In the context of our cooperation with NHL Stenden University, Vesna Kolenc Potočnik, programme manager at DOBA Business School, visited the NHL Stenden campus and held lectures for students. These are her thoughts on the experience:
“As part of Erasmus mobility, I had the opportunity to attend the International Week at NHL Stenden University in Leeuwarden, in the Netherlands. During the four days, we had the opportunity to attend lectures and workshops as well as meetings with teachers, employees, and students from this university and other participants from partner universities who attended the International Week. It was very encouraging to feel the mission of NHL Stended in all the activities which they had prepared for us. Even though two universities, NHL and Stenden, which are practically neighbouring buildings, merged in the beginning of the year, they have a clear vision and strategy for the future. They are aware of the unpredictable future and are determined to prepare their students for it.
The golden thread of their activities were internationalisation, design-based education, the importance of mental attitude, the importance of cooperation, teamwork, and good communication, knowing oneself and assuming responsibility for recognising one’s own path. All of the lectures and workshops emphasised “less is more”, i.e. the meetings lasted no more than one hour (including the essential realisation) and we were then given time to reflect on the matter (what these new realisations mean for us).

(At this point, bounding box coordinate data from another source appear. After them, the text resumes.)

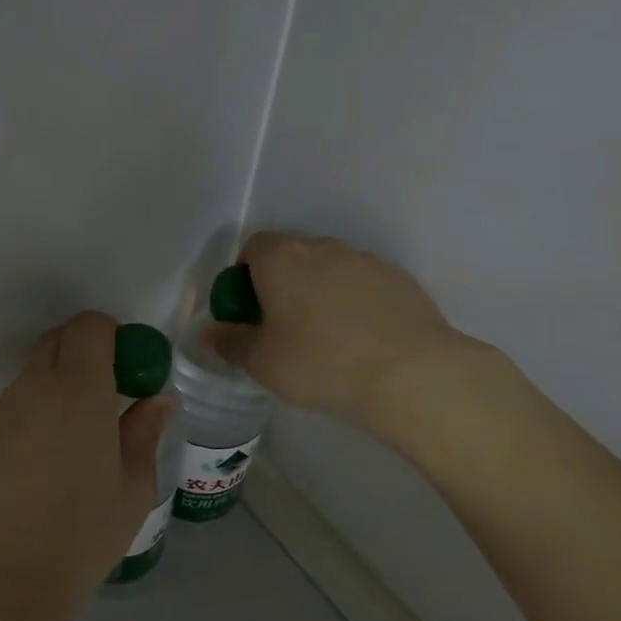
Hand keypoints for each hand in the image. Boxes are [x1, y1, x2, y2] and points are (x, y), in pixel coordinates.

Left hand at [0, 311, 173, 620]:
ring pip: (32, 376)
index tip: (126, 368)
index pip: (89, 326)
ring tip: (70, 446)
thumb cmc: (78, 538)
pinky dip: (30, 417)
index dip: (111, 335)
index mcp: (78, 392)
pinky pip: (10, 408)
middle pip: (57, 342)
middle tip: (104, 401)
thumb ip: (144, 433)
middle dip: (84, 355)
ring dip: (56, 389)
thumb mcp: (131, 490)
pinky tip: (36, 469)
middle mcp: (33, 388)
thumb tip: (158, 399)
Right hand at [210, 233, 484, 428]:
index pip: (253, 247)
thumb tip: (210, 333)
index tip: (250, 311)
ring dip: (322, 292)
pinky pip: (364, 284)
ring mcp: (365, 260)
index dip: (245, 276)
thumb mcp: (262, 363)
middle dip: (283, 284)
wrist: (409, 372)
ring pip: (331, 269)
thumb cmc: (319, 363)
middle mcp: (322, 247)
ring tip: (329, 338)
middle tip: (285, 328)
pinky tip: (364, 340)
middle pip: (292, 256)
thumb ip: (230, 343)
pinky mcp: (399, 278)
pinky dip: (357, 302)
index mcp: (282, 258)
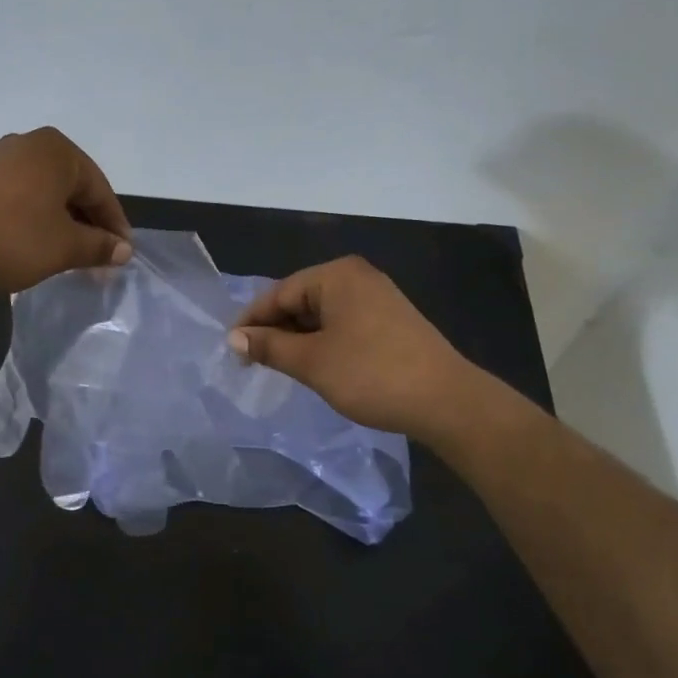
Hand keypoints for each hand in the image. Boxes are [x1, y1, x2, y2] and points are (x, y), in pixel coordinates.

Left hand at [0, 127, 132, 292]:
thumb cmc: (11, 237)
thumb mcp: (64, 247)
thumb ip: (98, 246)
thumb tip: (123, 250)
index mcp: (57, 151)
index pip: (100, 190)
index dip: (114, 226)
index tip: (122, 255)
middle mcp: (28, 144)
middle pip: (71, 189)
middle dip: (87, 225)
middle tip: (97, 259)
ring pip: (43, 194)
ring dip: (59, 224)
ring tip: (66, 256)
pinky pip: (17, 197)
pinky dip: (32, 220)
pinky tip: (31, 245)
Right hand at [228, 256, 473, 435]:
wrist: (447, 401)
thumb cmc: (371, 374)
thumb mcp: (311, 361)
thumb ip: (269, 346)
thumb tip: (233, 337)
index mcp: (336, 276)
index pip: (279, 293)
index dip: (252, 321)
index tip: (231, 349)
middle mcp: (357, 278)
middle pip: (300, 300)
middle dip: (275, 330)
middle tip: (251, 362)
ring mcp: (377, 298)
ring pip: (321, 315)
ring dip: (297, 339)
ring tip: (278, 367)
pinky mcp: (390, 322)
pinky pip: (342, 325)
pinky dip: (322, 343)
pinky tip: (313, 366)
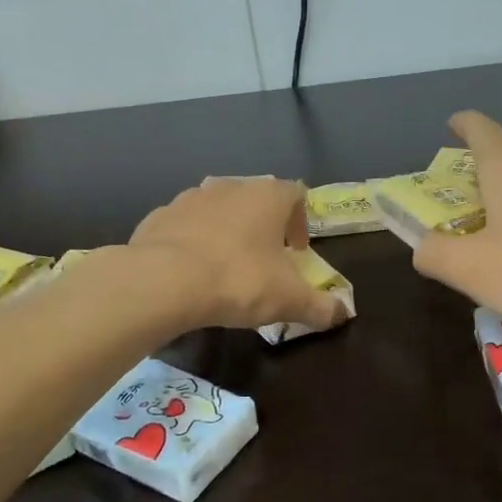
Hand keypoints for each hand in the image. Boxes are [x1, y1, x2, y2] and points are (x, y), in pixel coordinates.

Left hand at [129, 177, 351, 332]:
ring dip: (225, 231)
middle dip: (262, 226)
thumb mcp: (288, 301)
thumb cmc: (238, 280)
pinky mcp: (158, 217)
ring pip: (217, 209)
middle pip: (255, 199)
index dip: (300, 221)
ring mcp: (189, 198)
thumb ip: (320, 307)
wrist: (164, 281)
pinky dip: (191, 243)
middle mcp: (230, 187)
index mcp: (267, 197)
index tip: (297, 252)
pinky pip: (183, 226)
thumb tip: (343, 314)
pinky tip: (189, 272)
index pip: (295, 194)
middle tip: (264, 260)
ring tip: (225, 266)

Especially inspiring were the lectures held by Dutch celebrities Marit Bouwmeester (Professional Sailor & Olympic Gold Medal Winner) and Ruben Terlou (Dutch Photographer, Journalist and Medical Doctor), and a the personal experience in the Escher museum. The common message was the importance of following your own path, staying true to yourself and your feelings (even if it is not always easy) in order to be successful in life.
Another exceptional experience was the lecture and meeting with NHL Stenden University students on the subject of teamwork. The lecture on the basics of successful teamwork soon transitioned into an exchange of good practices in virtual teams in our study programmes and the implementation of education in the form of MOOCs. Another interesting point was their practice of working in international teams, where mixed teams are formed, prepared for work in the team, directed during the process, and finally engaged in reflection on what they have learnt. Another interesting aspect is that students meet with the teacher for 60 minutes, which is followed by teamwork. The university even has specifically equipped rooms – the possibility of using the computer in all rooms allowing teamwork. It was interesting to learn that they implement internationalisation and design-based education specifically through teamwork. They see teamwork as a work method which enables them to train in communication; it facilitates mutual learning, creating and acting, and pushes students out from the comfort zone so that they develop as a person. Good teamwork is the future and they are therefore introducing the evaluation of teamwork as a process (what students have learned) and not just the result of teamwork.
I think that this mobility has given me extra motivation to develop teamwork also in our school, but with our characteristic of being active in the virtual environment.”